(Extracted page text data)
◆ ◆ ◆ ◆ ◆

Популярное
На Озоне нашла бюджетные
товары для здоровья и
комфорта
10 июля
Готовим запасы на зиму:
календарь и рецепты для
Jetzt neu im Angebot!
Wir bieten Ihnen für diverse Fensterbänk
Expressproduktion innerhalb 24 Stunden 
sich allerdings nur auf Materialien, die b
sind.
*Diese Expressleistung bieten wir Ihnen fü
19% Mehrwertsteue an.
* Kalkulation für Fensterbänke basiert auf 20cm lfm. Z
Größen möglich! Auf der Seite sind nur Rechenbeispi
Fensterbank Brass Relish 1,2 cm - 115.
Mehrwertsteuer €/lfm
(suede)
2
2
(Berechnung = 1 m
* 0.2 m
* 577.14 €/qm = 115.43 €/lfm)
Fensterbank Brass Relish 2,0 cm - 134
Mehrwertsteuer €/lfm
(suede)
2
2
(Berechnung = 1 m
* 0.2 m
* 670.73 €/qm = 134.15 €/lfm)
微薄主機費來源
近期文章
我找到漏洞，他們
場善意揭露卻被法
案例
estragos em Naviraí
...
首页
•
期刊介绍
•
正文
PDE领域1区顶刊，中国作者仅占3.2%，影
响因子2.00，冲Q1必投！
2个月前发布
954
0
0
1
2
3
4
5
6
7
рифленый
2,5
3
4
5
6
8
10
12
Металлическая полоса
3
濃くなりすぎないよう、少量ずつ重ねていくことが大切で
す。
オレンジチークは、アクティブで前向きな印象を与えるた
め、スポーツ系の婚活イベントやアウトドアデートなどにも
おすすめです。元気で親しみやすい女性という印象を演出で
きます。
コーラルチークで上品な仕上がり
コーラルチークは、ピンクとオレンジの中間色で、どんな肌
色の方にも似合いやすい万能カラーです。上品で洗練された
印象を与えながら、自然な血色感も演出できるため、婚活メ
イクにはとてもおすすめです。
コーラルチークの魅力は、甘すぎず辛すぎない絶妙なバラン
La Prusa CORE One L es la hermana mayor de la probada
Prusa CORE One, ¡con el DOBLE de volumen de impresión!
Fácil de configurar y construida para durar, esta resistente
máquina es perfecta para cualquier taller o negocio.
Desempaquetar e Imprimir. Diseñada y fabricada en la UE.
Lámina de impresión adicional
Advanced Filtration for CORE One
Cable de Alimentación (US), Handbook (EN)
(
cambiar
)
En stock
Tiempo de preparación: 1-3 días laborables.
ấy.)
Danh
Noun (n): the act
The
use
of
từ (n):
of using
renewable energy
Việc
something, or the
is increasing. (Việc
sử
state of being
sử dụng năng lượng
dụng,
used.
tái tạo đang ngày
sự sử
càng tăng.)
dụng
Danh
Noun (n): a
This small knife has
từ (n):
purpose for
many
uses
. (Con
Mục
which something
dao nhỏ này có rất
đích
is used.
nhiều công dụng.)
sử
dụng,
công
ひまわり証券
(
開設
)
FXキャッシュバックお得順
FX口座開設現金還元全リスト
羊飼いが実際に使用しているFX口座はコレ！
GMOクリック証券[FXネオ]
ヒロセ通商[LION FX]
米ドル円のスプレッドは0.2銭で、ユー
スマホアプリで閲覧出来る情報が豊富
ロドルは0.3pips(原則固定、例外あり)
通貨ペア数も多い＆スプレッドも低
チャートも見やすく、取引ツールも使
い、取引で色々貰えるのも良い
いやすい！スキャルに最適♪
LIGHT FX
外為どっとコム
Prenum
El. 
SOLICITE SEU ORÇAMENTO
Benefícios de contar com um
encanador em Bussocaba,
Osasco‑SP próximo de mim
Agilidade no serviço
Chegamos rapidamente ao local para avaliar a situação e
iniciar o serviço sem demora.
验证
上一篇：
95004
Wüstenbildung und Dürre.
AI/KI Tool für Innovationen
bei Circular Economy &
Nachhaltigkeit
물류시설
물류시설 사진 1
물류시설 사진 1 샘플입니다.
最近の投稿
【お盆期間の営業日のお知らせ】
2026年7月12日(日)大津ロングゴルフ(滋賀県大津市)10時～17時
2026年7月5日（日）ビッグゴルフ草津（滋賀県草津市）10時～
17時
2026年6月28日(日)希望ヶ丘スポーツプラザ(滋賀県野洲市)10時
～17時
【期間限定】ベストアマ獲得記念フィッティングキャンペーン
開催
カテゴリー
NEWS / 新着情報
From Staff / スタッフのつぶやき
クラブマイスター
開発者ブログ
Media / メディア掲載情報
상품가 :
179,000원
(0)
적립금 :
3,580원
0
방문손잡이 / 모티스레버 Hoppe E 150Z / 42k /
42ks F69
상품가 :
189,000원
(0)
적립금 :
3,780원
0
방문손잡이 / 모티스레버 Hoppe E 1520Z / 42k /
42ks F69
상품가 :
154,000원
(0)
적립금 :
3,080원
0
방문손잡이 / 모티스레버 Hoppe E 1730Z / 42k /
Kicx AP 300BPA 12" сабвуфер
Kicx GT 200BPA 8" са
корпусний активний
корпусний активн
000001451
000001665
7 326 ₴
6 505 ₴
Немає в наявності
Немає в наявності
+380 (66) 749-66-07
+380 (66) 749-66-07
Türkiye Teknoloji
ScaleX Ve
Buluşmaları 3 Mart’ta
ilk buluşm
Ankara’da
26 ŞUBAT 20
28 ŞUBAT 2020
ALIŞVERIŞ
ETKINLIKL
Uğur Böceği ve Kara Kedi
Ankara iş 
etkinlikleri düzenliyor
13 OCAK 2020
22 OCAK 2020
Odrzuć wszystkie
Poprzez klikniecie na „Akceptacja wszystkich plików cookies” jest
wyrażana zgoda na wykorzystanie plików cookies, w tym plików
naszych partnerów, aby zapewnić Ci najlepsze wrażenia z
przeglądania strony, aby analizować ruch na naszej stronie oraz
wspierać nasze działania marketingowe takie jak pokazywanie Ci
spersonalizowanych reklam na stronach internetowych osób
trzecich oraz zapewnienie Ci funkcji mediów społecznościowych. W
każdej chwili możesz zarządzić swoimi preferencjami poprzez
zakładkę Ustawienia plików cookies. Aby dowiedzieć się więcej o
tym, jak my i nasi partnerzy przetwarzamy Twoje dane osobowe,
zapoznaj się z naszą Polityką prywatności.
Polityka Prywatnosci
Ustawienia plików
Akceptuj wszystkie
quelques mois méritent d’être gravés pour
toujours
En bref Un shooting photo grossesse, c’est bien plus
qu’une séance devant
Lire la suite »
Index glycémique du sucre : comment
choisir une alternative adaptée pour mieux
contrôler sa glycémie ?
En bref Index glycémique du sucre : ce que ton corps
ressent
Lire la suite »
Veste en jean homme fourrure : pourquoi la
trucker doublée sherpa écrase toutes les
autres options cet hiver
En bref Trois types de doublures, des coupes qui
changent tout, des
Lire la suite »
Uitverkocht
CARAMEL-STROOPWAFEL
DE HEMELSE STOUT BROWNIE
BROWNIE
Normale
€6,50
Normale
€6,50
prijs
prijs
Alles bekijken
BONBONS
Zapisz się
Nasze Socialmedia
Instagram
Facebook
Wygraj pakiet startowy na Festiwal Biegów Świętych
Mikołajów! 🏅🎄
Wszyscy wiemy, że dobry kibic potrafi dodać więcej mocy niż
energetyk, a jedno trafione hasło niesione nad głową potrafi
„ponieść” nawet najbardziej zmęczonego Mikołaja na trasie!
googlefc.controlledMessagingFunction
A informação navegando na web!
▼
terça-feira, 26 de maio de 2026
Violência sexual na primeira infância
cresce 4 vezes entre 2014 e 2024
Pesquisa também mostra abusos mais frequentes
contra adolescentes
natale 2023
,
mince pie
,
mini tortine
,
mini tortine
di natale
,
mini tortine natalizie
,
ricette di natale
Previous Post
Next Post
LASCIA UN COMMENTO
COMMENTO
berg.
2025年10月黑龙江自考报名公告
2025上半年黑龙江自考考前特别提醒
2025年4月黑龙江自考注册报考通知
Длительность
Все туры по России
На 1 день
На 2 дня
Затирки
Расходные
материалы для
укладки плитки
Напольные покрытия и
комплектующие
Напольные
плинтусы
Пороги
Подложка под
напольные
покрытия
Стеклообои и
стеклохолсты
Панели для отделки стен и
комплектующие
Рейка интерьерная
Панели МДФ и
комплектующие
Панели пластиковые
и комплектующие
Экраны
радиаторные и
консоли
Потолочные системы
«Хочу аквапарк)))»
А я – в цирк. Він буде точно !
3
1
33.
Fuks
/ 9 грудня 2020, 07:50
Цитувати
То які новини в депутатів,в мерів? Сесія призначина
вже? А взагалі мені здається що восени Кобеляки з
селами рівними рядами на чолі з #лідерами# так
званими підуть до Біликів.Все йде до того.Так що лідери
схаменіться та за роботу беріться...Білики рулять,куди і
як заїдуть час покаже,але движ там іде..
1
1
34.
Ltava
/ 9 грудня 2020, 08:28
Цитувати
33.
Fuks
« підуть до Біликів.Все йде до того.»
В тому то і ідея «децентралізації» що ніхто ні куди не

◆ ◆ ◆ ◆ ◆

**YOUR TASK**.
Out of the data above, give again only the lines starting at the one holding "корпусний активний" and ending at the one holding "zapoznaj się z naszą Polityką prywatności.", unchanged.

**RESPONSE TO THIS TASK**.
корпусний активний
корпусний активн
000001451
000001665
7 326 ₴
6 505 ₴
Немає в наявності
Немає в наявності
+380 (66) 749-66-07
+380 (66) 749-66-07
Türkiye Teknoloji
ScaleX Ve
Buluşmaları 3 Mart’ta
ilk buluşm
Ankara’da
26 ŞUBAT 20
28 ŞUBAT 2020
ALIŞVERIŞ
ETKINLIKL
Uğur Böceği ve Kara Kedi
Ankara iş 
etkinlikleri düzenliyor
13 OCAK 2020
22 OCAK 2020
Odrzuć wszystkie
Poprzez klikniecie na „Akceptacja wszystkich plików cookies” jest
wyrażana zgoda na wykorzystanie plików cookies, w tym plików
naszych partnerów, aby zapewnić Ci najlepsze wrażenia z
przeglądania strony, aby analizować ruch na naszej stronie oraz
wspierać nasze działania marketingowe takie jak pokazywanie Ci
spersonalizowanych reklam na stronach internetowych osób
trzecich oraz zapewnienie Ci funkcji mediów społecznościowych. W
każdej chwili możesz zarządzić swoimi preferencjami poprzez
zakładkę Ustawienia plików cookies. Aby dowiedzieć się więcej o
tym, jak my i nasi partnerzy przetwarzamy Twoje dane osobowe,
zapoznaj się z naszą Polityką prywatności.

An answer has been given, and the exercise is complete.